• [Exercise instructions]
Please retype the lines of the entries from the very start through the line containing "Los40 Classi", keeping every character as it appears and including that last line. Leave the pictures out.
..........
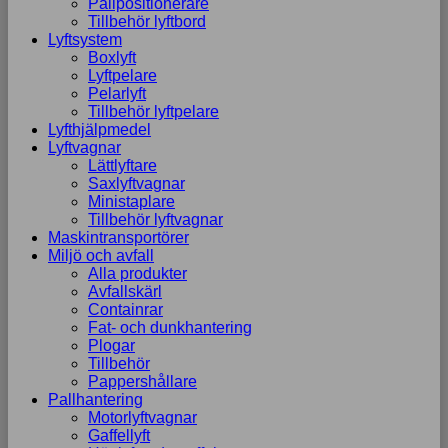
Pallpositionerare
Tillbehör lyftbord
Lyftsystem
Boxlyft
Lyftpelare
Pelarlyft
Tillbehör lyftpelare
Lyfthjälpmedel
Lyftvagnar
Lättlyftare
Saxlyftvagnar
Ministaplare
Tillbehör lyftvagnar
Maskintransportörer
Miljö och avfall
Alla produkter
Avfallskärl
Containrar
Fat- och dunkhantering
Plogar
Tillbehör
Pappershållare
Pallhantering
Motorlyftvagnar
Gaffellyft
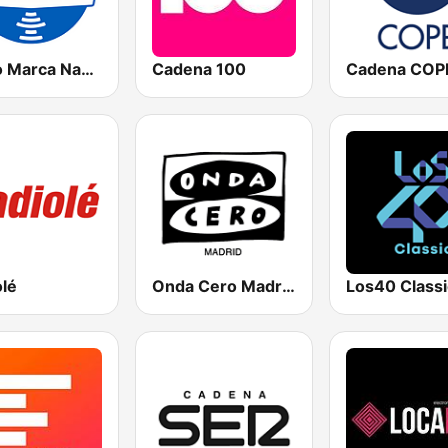
Radio Marca Nacional
Cadena 100
Cadena COP
olé
Onda Cero Madrid
Los40 Classi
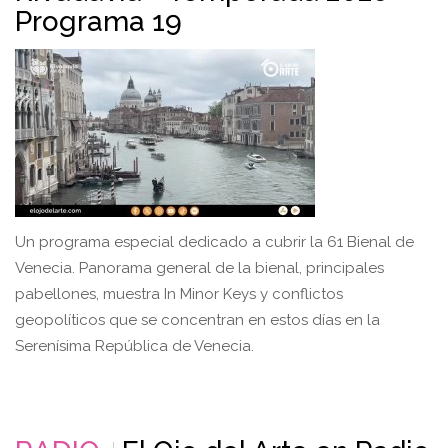
Programa 19
Un programa especial dedicado a cubrir la 61 Bienal de
Venecia. Panorama general de la bienal, principales
pabellones, muestra In Minor Keys y conflictos
geopolíticos que se concentran en estos días en la
Serenísima República de Venecia.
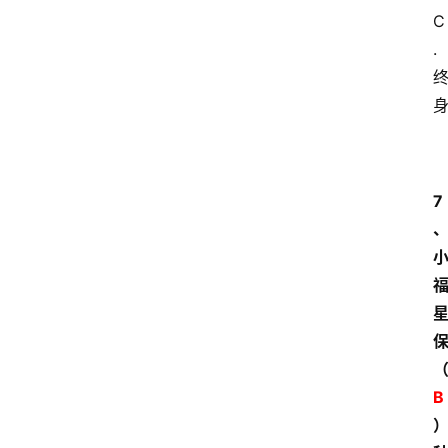
C
.
7
B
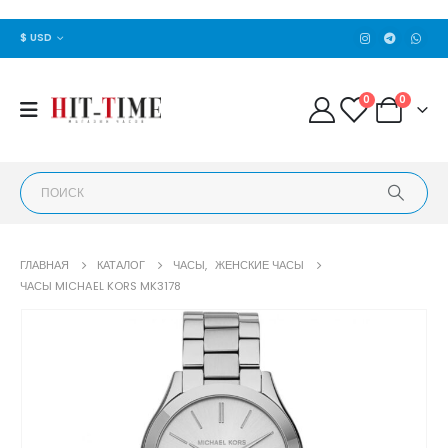
$ USD
0
0
ГЛАВНАЯ
КАТАЛОГ
ЧАСЫ
,
ЖЕНСКИЕ ЧАСЫ
ЧАСЫ MICHAEL KORS MK3178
..........
• [Output]
Pallpositionerare
Tillbehör lyftbord
Lyftsystem
Boxlyft
Lyftpelare
Pelarlyft
Tillbehör lyftpelare
Lyfthjälpmedel
Lyftvagnar
Lättlyftare
Saxlyftvagnar
Ministaplare
Tillbehör lyftvagnar
Maskintransportörer
Miljö och avfall
Alla produkter
Avfallskärl
Containrar
Fat- och dunkhantering
Plogar
Tillbehör
Pappershållare
Pallhantering
Motorlyftvagnar
Gaffellyft
Radio Marca Nacional
Cadena 100
Cadena COP
olé
Onda Cero Madrid
Los40 Classi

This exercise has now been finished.